Work to be completed:
Reproduce the items verbatim from the very first line through the line that contains "v(-19.5, 0) *", including that line.

Information supplied:

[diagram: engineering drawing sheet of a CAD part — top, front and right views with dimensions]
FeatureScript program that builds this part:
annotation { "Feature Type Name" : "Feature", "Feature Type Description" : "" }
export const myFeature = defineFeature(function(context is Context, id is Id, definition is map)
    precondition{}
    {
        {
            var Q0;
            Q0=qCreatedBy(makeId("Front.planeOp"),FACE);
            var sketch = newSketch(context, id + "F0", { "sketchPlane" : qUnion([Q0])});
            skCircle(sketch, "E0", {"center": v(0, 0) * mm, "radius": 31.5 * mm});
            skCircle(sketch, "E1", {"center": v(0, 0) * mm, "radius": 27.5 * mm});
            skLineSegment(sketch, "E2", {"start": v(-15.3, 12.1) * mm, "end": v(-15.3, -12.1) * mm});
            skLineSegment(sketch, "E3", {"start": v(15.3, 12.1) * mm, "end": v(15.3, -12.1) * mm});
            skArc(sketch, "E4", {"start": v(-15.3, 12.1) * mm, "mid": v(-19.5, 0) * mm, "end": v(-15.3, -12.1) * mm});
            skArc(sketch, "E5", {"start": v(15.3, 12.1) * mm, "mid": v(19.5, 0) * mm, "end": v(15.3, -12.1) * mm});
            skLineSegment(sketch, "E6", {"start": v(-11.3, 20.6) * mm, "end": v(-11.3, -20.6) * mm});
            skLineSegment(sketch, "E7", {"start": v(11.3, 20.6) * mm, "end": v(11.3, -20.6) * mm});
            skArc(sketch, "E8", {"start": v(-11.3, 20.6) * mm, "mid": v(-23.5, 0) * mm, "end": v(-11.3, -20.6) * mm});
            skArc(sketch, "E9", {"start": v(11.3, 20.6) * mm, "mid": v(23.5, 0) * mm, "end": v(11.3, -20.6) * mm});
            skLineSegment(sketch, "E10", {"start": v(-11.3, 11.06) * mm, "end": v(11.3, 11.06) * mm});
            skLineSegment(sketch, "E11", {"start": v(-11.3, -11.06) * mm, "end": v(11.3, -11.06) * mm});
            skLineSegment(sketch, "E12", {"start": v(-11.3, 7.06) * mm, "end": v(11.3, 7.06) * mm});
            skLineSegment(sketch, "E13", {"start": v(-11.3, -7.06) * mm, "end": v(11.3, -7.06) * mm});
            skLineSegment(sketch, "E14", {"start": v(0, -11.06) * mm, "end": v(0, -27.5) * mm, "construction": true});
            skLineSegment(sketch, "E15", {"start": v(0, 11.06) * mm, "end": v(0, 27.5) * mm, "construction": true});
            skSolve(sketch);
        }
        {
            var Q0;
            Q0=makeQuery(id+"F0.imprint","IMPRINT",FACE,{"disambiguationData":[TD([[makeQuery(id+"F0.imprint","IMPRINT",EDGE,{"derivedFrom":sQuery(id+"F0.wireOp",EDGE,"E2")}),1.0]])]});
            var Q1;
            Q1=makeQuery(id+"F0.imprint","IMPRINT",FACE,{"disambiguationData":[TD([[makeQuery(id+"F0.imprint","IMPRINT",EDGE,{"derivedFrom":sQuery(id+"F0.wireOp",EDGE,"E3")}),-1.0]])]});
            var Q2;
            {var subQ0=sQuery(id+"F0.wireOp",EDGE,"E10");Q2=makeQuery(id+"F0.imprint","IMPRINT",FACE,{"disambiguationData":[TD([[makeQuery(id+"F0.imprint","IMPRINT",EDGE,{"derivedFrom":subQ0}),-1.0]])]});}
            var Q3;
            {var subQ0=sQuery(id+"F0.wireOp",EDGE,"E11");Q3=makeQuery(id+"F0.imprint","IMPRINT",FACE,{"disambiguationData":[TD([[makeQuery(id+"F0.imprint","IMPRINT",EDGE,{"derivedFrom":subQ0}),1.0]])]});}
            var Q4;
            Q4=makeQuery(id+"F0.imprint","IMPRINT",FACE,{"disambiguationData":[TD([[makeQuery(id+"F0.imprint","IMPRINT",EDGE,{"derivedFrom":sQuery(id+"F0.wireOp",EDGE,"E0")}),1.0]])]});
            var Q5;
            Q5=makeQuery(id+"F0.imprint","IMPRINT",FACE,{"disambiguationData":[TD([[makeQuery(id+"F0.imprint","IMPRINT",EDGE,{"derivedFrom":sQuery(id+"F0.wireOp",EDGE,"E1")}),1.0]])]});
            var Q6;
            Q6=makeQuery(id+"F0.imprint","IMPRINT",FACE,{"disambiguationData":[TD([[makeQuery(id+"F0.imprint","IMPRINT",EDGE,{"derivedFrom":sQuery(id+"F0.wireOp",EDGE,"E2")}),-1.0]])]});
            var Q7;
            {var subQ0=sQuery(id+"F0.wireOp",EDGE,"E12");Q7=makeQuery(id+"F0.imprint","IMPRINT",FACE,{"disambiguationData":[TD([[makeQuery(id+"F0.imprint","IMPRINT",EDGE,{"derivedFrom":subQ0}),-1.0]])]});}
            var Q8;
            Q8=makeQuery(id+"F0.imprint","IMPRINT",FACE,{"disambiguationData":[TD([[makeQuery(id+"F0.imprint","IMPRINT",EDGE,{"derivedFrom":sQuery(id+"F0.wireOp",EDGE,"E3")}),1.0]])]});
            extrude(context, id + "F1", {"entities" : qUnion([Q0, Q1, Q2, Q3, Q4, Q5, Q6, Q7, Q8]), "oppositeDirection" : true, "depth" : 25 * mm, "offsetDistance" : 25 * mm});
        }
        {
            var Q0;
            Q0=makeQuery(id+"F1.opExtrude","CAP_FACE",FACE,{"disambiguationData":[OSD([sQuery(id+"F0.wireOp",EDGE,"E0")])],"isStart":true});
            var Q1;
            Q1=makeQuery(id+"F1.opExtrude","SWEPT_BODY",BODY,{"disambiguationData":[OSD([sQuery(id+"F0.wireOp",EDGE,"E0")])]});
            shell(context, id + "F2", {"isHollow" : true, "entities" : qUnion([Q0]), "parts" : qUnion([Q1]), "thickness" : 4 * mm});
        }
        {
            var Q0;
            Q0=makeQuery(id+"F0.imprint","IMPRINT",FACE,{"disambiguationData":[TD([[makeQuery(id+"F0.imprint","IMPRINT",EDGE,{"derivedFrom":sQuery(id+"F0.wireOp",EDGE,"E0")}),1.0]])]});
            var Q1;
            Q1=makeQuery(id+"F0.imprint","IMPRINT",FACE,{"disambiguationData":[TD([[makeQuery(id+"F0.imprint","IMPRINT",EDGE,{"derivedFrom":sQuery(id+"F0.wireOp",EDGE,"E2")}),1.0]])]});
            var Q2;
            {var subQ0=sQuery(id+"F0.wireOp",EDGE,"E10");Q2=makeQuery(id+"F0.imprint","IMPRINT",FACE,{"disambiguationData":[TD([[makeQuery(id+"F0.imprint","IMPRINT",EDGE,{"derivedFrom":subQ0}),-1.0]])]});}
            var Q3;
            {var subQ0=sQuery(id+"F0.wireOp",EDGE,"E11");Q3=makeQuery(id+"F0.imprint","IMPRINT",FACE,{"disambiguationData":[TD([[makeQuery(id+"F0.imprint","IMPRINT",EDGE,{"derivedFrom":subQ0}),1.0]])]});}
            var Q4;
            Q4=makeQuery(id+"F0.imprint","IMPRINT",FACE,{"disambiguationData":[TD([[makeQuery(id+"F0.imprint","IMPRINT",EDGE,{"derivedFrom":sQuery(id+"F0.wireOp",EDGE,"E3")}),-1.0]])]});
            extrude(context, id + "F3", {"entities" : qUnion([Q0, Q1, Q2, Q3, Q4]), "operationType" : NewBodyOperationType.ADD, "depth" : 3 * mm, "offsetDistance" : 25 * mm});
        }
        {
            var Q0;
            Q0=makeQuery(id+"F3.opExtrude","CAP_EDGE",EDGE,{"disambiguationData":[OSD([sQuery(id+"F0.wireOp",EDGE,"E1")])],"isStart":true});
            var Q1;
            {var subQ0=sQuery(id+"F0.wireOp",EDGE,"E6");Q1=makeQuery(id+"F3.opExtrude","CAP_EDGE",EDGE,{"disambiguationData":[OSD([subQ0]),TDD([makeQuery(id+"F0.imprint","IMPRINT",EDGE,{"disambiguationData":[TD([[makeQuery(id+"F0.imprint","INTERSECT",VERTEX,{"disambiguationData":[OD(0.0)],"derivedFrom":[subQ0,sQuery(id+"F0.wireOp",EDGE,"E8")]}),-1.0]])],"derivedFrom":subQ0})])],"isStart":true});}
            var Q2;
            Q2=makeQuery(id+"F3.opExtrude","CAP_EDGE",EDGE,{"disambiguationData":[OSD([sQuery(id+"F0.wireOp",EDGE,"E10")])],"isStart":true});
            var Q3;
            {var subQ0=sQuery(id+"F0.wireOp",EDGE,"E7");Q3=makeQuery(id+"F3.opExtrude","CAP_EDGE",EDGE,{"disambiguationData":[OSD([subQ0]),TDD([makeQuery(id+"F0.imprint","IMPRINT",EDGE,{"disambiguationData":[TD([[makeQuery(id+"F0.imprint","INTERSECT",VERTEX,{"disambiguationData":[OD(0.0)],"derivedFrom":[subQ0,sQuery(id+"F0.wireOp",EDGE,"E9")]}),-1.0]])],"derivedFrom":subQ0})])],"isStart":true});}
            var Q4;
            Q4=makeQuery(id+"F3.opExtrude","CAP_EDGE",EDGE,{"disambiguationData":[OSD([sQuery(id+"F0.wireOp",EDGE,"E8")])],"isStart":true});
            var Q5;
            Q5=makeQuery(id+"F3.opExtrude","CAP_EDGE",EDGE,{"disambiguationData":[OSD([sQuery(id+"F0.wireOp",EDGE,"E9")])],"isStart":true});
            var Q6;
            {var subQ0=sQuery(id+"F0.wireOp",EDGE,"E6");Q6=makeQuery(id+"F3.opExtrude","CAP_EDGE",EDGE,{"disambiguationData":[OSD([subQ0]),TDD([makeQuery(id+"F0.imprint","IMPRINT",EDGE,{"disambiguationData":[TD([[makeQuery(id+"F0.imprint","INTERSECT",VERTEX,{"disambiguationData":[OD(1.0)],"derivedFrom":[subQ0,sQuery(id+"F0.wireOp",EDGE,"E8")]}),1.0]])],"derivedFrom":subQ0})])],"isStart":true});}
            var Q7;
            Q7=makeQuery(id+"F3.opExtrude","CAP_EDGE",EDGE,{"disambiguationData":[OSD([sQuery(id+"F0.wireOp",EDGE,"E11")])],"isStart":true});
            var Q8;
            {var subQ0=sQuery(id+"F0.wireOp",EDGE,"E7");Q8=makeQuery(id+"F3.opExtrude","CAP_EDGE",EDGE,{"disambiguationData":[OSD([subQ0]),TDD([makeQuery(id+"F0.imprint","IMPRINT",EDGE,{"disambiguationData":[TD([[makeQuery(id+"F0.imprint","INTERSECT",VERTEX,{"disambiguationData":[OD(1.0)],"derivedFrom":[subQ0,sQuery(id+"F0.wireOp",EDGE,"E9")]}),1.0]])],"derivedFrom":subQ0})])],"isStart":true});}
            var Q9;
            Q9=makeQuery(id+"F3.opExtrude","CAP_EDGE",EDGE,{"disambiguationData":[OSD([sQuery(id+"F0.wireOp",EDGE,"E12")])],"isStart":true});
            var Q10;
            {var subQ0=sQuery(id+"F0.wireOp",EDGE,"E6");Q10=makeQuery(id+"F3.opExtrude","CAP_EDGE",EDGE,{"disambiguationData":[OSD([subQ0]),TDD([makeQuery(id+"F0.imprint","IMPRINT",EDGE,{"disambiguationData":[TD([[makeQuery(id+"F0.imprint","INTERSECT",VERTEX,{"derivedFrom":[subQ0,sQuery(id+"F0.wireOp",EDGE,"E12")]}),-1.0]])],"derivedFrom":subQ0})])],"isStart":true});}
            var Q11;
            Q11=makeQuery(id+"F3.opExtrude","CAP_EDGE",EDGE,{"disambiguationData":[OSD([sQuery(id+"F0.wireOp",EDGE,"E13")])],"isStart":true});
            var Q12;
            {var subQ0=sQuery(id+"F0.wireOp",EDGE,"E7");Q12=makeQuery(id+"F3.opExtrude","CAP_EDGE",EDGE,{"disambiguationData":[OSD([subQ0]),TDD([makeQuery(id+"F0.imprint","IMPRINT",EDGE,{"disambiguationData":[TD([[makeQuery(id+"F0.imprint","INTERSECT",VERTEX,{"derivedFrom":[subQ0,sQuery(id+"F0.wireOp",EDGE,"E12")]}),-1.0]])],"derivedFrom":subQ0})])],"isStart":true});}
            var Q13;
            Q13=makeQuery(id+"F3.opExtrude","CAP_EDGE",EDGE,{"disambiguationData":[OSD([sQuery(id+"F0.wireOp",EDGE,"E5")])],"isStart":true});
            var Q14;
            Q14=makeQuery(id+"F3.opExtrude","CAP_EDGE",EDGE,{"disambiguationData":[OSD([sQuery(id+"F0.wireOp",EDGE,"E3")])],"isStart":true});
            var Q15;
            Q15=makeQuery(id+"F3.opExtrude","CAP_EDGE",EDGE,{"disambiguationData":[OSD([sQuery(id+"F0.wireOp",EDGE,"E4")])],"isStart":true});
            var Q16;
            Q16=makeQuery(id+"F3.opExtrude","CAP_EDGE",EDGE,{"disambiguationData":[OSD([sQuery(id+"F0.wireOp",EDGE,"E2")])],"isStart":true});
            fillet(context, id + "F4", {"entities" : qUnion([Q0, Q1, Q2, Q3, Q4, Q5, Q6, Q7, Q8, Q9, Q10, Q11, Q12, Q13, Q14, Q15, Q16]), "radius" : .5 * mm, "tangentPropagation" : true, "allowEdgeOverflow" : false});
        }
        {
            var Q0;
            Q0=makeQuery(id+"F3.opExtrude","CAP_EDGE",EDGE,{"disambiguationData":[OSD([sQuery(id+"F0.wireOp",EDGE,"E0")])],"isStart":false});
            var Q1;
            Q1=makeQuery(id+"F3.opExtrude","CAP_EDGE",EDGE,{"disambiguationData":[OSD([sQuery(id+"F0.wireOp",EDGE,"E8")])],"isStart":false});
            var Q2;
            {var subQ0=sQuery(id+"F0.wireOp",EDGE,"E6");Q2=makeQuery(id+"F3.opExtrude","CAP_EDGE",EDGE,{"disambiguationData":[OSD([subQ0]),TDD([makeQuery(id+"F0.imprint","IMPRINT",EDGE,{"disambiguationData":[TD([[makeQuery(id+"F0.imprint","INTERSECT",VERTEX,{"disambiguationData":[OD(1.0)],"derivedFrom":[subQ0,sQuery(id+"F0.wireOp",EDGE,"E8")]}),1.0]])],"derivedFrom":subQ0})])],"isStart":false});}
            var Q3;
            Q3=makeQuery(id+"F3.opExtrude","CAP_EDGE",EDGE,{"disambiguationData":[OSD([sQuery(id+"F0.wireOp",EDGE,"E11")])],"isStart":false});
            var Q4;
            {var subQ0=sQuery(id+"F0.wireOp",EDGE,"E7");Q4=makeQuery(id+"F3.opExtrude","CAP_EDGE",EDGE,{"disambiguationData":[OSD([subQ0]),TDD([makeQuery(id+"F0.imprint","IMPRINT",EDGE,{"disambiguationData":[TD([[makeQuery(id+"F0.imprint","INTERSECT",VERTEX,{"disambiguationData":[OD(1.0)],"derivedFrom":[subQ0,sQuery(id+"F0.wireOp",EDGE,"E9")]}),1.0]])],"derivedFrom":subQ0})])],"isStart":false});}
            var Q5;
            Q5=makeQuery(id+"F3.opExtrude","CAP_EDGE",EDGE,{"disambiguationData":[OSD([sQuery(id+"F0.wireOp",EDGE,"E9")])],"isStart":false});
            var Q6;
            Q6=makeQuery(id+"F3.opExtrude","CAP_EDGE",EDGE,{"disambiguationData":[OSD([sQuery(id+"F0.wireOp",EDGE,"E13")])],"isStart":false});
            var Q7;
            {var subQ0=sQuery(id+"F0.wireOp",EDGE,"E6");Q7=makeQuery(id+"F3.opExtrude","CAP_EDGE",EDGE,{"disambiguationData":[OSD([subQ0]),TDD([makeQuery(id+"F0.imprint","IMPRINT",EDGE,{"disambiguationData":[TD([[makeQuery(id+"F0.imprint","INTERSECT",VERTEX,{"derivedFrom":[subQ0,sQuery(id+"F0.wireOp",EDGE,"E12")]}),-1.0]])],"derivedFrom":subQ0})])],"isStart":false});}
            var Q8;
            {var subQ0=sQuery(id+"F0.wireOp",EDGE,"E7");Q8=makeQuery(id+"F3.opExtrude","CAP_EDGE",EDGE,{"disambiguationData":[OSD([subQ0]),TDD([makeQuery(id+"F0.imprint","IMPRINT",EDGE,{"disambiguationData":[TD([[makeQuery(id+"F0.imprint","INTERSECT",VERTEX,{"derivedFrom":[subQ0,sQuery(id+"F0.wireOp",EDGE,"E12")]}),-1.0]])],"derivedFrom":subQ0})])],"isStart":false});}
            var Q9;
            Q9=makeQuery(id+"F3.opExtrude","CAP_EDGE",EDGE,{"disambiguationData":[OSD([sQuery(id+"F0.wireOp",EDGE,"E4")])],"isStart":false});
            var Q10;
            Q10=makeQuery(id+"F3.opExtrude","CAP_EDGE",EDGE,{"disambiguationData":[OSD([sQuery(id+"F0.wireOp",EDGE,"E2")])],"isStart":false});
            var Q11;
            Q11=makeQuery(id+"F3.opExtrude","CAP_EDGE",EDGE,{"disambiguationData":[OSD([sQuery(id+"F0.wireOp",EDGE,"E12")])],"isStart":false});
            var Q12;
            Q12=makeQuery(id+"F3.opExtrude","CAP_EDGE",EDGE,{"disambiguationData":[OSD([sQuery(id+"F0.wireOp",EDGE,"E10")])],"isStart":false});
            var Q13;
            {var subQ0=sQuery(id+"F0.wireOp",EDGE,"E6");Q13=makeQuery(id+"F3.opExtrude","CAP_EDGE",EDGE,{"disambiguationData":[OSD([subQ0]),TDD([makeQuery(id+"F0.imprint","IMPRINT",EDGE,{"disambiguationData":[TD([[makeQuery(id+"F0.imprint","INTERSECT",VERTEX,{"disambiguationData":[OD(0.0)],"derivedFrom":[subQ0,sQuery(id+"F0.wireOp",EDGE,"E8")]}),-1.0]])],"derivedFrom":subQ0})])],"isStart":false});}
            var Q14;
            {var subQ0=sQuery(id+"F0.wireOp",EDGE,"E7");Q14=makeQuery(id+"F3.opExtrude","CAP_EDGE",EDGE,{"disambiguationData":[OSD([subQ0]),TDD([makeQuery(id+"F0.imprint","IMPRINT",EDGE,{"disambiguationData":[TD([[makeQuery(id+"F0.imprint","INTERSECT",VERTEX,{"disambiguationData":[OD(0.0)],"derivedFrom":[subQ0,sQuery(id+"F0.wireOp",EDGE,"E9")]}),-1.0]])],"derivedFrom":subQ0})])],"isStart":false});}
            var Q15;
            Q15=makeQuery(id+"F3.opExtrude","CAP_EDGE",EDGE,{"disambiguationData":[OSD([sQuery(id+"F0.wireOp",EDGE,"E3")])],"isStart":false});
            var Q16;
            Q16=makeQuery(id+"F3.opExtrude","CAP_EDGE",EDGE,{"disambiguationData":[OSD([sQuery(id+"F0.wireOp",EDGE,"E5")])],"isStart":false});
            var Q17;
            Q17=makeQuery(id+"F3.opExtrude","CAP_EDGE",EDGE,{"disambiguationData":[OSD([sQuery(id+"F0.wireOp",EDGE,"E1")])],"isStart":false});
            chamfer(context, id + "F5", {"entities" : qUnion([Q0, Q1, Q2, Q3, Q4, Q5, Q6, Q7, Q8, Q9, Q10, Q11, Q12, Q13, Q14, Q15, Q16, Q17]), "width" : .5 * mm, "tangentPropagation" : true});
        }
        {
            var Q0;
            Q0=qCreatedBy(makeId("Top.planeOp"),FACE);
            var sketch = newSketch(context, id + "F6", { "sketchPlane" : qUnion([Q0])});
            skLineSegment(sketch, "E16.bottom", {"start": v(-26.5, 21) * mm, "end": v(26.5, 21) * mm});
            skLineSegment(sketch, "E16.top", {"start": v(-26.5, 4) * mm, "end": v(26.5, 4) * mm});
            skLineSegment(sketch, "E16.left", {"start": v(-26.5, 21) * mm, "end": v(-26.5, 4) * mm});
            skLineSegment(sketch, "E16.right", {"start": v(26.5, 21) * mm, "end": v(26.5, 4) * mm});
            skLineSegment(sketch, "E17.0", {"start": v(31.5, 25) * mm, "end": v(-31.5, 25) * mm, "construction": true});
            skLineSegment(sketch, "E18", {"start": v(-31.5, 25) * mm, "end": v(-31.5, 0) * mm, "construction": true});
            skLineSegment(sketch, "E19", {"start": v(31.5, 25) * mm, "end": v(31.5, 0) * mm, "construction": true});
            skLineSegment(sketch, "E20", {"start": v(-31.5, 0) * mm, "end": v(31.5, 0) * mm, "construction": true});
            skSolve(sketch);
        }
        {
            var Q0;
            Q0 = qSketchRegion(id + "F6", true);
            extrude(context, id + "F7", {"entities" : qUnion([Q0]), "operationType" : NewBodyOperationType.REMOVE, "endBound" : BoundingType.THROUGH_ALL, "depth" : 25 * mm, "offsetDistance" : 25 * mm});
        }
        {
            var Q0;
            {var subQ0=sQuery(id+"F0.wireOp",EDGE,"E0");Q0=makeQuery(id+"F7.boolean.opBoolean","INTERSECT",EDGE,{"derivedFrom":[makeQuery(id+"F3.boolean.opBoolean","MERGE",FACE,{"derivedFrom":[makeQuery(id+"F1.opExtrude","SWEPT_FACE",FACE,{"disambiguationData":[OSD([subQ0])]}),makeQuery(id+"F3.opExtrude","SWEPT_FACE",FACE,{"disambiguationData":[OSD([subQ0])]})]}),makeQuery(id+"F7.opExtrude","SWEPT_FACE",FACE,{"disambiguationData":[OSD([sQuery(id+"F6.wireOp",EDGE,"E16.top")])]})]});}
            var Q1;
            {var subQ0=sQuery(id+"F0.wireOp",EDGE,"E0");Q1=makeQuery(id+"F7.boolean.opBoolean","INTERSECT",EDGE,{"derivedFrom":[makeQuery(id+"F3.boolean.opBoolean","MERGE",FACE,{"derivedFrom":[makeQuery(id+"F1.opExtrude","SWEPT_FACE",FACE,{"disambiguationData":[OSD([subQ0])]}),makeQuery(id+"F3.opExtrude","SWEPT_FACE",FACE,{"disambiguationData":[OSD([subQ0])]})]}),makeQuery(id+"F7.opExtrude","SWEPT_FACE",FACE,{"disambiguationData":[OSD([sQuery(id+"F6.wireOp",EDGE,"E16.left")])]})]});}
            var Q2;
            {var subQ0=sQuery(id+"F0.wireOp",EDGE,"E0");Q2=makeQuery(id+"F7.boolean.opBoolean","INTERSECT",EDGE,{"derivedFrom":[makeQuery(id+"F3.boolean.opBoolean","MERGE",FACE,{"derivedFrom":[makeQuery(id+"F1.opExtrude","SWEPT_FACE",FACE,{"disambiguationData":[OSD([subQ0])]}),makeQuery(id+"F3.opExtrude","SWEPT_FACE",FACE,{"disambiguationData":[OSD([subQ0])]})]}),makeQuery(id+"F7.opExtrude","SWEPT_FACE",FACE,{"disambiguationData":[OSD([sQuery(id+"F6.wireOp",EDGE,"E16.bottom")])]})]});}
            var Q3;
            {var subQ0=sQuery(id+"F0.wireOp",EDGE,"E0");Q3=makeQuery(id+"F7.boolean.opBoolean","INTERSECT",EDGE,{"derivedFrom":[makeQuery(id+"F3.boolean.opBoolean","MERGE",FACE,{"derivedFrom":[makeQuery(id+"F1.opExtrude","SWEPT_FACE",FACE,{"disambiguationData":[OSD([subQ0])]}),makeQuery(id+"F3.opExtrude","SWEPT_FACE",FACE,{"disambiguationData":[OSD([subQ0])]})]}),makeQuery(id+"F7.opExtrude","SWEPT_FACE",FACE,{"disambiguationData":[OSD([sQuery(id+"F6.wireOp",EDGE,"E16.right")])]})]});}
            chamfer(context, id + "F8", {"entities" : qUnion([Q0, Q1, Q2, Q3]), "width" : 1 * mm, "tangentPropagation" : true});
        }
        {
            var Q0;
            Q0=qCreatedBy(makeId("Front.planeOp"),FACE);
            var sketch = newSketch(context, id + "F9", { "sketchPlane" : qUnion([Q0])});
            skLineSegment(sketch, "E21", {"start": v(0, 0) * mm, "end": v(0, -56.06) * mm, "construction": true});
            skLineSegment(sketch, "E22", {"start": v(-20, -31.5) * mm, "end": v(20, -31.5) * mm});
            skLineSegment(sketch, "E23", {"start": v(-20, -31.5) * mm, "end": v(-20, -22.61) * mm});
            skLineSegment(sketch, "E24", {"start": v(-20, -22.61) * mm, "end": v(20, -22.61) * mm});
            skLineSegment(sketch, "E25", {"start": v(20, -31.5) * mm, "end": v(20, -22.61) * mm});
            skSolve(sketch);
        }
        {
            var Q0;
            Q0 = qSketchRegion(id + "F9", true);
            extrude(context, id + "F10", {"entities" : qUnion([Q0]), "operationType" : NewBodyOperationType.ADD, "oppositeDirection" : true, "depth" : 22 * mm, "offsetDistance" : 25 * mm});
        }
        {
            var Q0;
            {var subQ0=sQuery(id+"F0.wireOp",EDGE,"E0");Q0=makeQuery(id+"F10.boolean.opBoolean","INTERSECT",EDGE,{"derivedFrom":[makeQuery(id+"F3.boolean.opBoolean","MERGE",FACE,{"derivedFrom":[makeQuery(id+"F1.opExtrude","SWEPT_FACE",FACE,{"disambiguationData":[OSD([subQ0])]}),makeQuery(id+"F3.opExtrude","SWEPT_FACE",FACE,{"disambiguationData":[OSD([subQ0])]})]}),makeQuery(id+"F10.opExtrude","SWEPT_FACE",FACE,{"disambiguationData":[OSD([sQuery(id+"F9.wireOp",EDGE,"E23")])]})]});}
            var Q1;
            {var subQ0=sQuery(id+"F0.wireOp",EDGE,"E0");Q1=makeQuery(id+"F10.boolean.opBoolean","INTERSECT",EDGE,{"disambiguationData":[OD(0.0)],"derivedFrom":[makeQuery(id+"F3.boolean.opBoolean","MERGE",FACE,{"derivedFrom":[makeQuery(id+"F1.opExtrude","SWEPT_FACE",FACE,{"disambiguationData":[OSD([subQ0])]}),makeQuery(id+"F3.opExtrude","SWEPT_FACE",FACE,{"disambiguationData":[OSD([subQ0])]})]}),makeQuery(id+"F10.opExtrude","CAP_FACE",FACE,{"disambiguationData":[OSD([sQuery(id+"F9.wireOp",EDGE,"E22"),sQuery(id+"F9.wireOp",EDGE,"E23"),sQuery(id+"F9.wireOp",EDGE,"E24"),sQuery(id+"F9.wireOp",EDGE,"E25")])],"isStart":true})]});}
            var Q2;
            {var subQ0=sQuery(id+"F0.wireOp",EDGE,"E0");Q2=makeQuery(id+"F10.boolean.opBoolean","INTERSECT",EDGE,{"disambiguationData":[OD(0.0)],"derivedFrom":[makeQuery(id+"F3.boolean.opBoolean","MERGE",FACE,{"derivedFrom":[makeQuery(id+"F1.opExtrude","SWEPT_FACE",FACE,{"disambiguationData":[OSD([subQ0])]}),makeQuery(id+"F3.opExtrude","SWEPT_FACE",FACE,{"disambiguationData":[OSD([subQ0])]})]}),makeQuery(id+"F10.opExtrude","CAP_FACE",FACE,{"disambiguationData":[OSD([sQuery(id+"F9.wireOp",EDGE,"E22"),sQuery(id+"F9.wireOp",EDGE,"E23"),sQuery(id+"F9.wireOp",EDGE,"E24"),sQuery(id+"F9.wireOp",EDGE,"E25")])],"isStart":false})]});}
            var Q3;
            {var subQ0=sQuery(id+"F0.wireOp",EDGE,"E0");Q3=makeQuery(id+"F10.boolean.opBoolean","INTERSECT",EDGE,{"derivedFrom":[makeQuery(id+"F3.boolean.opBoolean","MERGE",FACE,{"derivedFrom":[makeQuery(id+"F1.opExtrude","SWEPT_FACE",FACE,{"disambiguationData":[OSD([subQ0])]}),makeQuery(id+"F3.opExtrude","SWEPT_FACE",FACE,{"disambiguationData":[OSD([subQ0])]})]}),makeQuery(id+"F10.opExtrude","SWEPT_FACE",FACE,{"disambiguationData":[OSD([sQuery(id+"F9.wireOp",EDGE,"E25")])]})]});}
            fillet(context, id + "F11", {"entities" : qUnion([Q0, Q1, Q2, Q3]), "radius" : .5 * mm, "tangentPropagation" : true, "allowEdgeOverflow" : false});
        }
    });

Exercise answer:
[diagram: engineering drawing sheet of a CAD part — top, front and right views with dimensions]
FeatureScript program that builds this part:
annotation { "Feature Type Name" : "Feature", "Feature Type Description" : "" }
export const myFeature = defineFeature(function(context is Context, id is Id, definition is map)
    precondition{}
    {
        {
            var Q0;
            Q0=qCreatedBy(makeId("Front.planeOp"),FACE);
            var sketch = newSketch(context, id + "F0", { "sketchPlane" : qUnion([Q0])});
            skCircle(sketch, "E0", {"center": v(0, 0) * mm, "radius": 31.5 * mm});
            skCircle(sketch, "E1", {"center": v(0, 0) * mm, "radius": 27.5 * mm});
            skLineSegment(sketch, "E2", {"start": v(-15.3, 12.1) * mm, "end": v(-15.3, -12.1) * mm});
            skLineSegment(sketch, "E3", {"start": v(15.3, 12.1) * mm, "end": v(15.3, -12.1) * mm});
            skArc(sketch, "E4", {"start": v(-15.3, 12.1) * mm, "mid": v(-19.5, 0) * mm, "end": v(-15.3, -12.1) * mm});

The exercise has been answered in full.